MR BERRY (continuing):

While it has seriously considered your suggestion the Committee has decided that its current commitments do not allow it to seek an additional reference at this time. However, the Committee will reconsider seeking a reference on the issue when it has concluded its current inquiry.

There is still interest in it at the national level. The minister is asking us to do a bit of an inquiry in relation to these matters in the ACT and forget the fact that the national emphasis might still be pursued at some later time. I consider his stubbornness on this issue to be quite astounding. For months he has been pushing this barrow and for months the committee has been trying to tell him that there are other ways of doing it which are more appropriate, but the minister continues to persist doggedly with the line that he has adopted in relation to referring to this Assembly committee work that ought to be conducted by the government.

I can only conclude that the minister's aim is to try to keep the committee busy doing things that he wants it to do rather than allowing the committee to do things that Assembly members want it to do and that he would rather set the priorities for the committees than have the committees set some of their own priorities.
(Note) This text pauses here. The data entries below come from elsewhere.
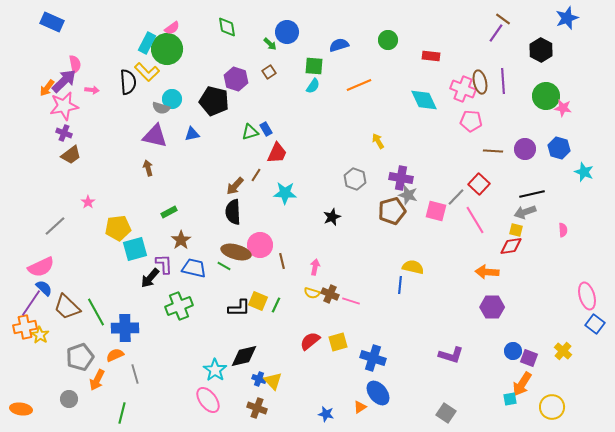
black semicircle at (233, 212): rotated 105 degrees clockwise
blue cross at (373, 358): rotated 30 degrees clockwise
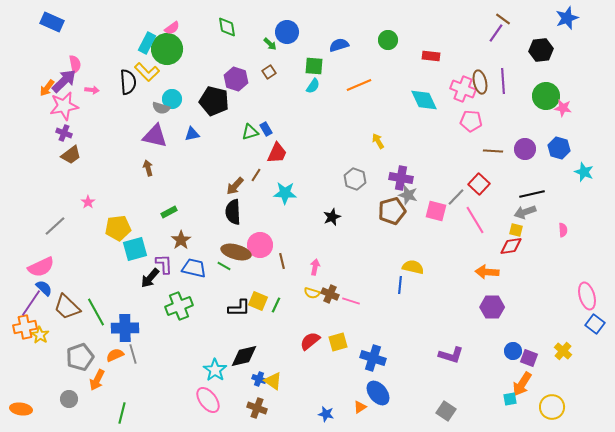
black hexagon at (541, 50): rotated 25 degrees clockwise
gray line at (135, 374): moved 2 px left, 20 px up
yellow triangle at (273, 381): rotated 12 degrees counterclockwise
gray square at (446, 413): moved 2 px up
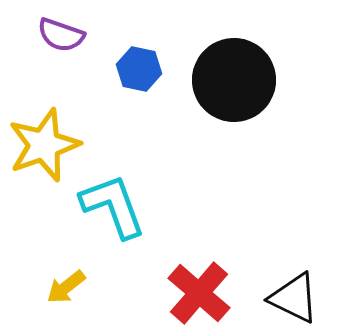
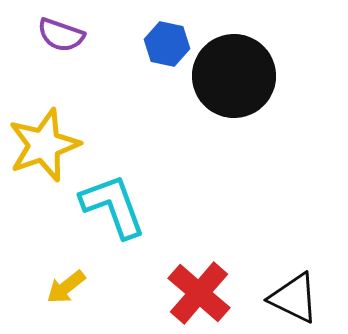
blue hexagon: moved 28 px right, 25 px up
black circle: moved 4 px up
Yes, it is an obligation that this house can respond to, but I say to members in relation to this matter that it is clearly something about which there is interest at a national level, about which there will be an inquiry and about which there is already information available that the minister could, if he really wanted to, get some of his departmental officers to deal with or, if he considers it to be so important, hire some sort of consultant or someone else to deal with the issue.

To force it upon a committee in the way that the minister has just smells to me like some sort of ideological mindset, trying to keep the committee busy doing things that the government wants it to do, rather than on matters which are before the committee or might be taken on by the committee in the future. Mr Speaker, Labor will be opposing this silly move by the government.

Mr Moore made reference to the issue of taxis. I can just imagine what happened there: somebody from the taxi company or from the taxi industry said that we should have an inquiry and, as a member of the Legislative Assembly who wants to represent his constituents well, he said, "I will help you out, mate. I will get an inquiry started." Of course, he tried. Therefore, the person who approached him felt happy. But to use that as a reference in this debate is quite inappropriate.

It is clear that the deal here is that the government wants the committee to get busy on something that the government should be doing and it is something in which the minister is involved at one level or another at the appropriate ministerial council. It is an issue in which two areas of the national government have expressed an interest, that is, the relevant Senate committee and the relevant House of Representatives committee. They have said that it is important and they have indicated that they might deal with it later. Why on earth do you want to lock this Assembly into a minor inquiry in the scheme of things, one which looks just at the ACT, when it really would be better to see what the national outcomes were? If the government is so interested in it, why does it not just do so itself?